Since 2017, the United States has more than doubled its spending on mass incarceration and criminalization, despite a decline in both incarceration rates and correctional staff. This new Prison Policy Initiative report reveals who reaps the benefits and who bears the burden of this spending.
Of the $445 billion spent annually, only $34.3 billion goes towards direct costs for the care and legal representation of people who are incarcerated: $7.9 billion for public defense, $14.6 billion for healthcare, $3.2 billion for food, $5.9 billion for construction, and $2.7 billion for utilities. That is less than 8 percent of total spending, and only 16 percent of the policing budget alone. The overwhelming majority of spending flows to those who run the system, with nearly half of correctional spending going to staff salaries.
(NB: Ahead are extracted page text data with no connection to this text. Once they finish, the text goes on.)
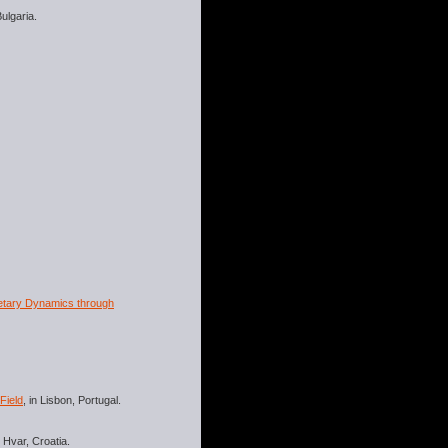
Bulgaria.
netary Dynamics through
Field
, in Lisbon, Portugal.
n Hvar, Croatia.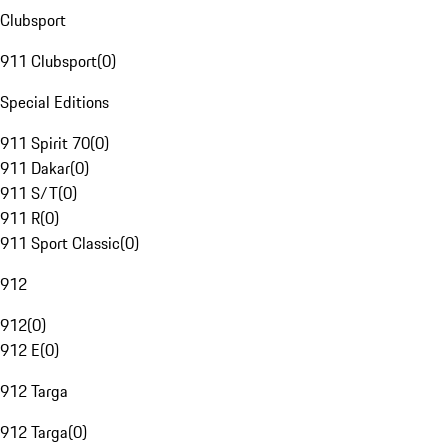
Clubsport
911 Clubsport
(
0
)
Special Editions
911 Spirit 70
(
0
)
911 Dakar
(
0
)
911 S/T
(
0
)
911 R
(
0
)
911 Sport Classic
(
0
)
912
912
(
0
)
912 E
(
0
)
912 Targa
912 Targa
(
0
)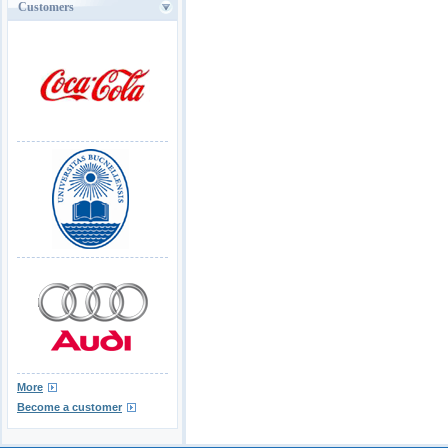
Customers
More
Become a customer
Most concerning, the families of people who are incarcerated pay an estimated $27.7 billion annually through fines and fees, bail premiums, and commissary and communication costs. These costs often exceed what families can afford, yet commissary and phone vendors represent a larger industry than private prisons.
By comprehensively mapping the financial flows of mass incarceration across all government levels, this report provides advocates and policymakers with the data needed to challenge existing policy priorities. It clarifies that meaningful reform requires not only addressing private companies’ profits from mass incarceration, but the much larger public investments and interests that sustain the current system.
Key Findings
- Fines and fees account for $15.1 billion paid into the prison system every year.
- Private prisons represent $3.1 billion of total spending, less than one percent of the $445 billion.
- At 57 percent, state government spending makes up the majority of corrections costs, but local governments make up close to a third.
- Commissary and phone vendors represent a larger industry than private prisons.